Hence, I was thrilled to discover the 1905 farmer's market held every Saturday in the city. Here is a link to a little video of the market made by a travel group. 
The market is held in picturesque restaurant grounds and the wares are sold by various local craftsmen from Nepal, Italy, France, Russia, Poland...
The goodies we found.... it was like Christmas morning and thanksgiving dinner combined....

Cheese! (goats cheese, mozzarella, brie, all fresh made)

Fresh organic produce!

Multigrain bread!

Fresh homemade Italian pasta!

for J: pain de chocolat!

and for U: fresh mango puree!

Cheese, fresh ravioli and various organic produce (including shittake mushrooms!)

my stomach is telling me that it is getting easier and easier to call kathmandu 'home'...


j inquiring about something at the market


Thursday, September 12, 2013

friends!

many people have been asking about our social life here. do we have one?

I couldn't imagine being here without a baby.
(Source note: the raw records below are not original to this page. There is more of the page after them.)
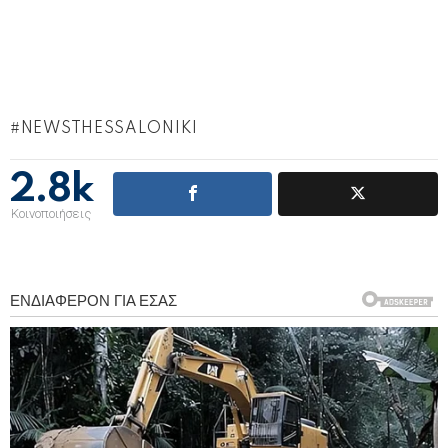
NEWSTHESSALONIKI
2.8k
Κοινοποιήσεις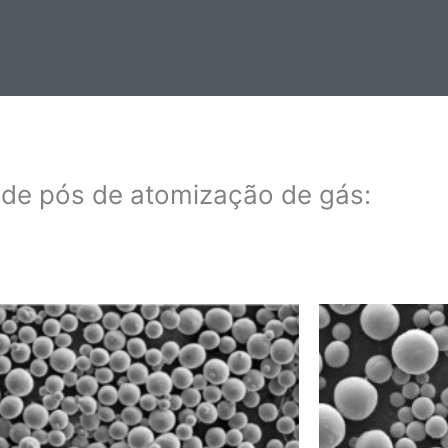
 de pós de atomização de gás: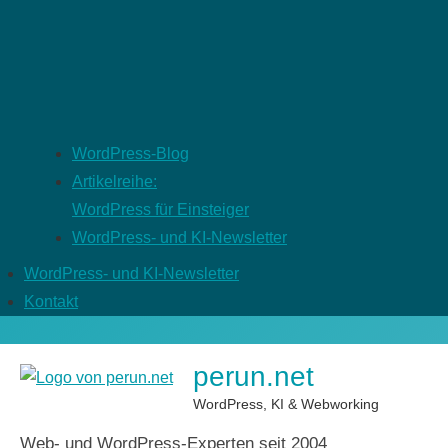
WordPress-Blog
Artikelreihe:
WordPress für Einsteiger
WordPress- und KI-Newsletter
WordPress- und KI-Newsletter
Kontakt
perun.net
WordPress, KI & Webworking
Web- und WordPress-Experten seit 2004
Having a baby has immediately propelled me into a world of playgroups, facebook groups, singing groups (for baby, not for me thank goodness), baby-safety talks and used-baby-stuff groups. Likewise, a baby can always serve as a topic of conversation or awkward-moment cover up when attempting to meet new people.

In a quick few months, little u has managed to form us quite an extensive social network and she can't even talk yet.

Having some friends over for sunday 'family' dinner


U and her good friend at the cafe.

We've made friends from all over the world: Ireland, Nepal, Australia, America, Austria, Holland, France, the UK to name a few places. Apparently there are other Canadians here but so far I've only met two. Neither of them asked if I knew so-and-so from Canada.

play group!

My only concern is our lack of Nepali friends. The expat community here is just so involved and so keen that the only Nepali people we see regularly are those that have married foreigners, those J works with, and our didi and Nepali teacher.

That's the things with the expat community. Many of them are working in development, or with embassies, or otherwise are on 2 or 3 year contracts and are used to living the transient expat life, moving from place to place. So they are really good at making friends. Forget the small-talk, the life-stories, the inside jokes from way back and idea of really understanding a good friend. All I needed to do was show an interest in making friends and 2 days later I had a whole group.

It doesn't matter if we don't know each other's last names, really.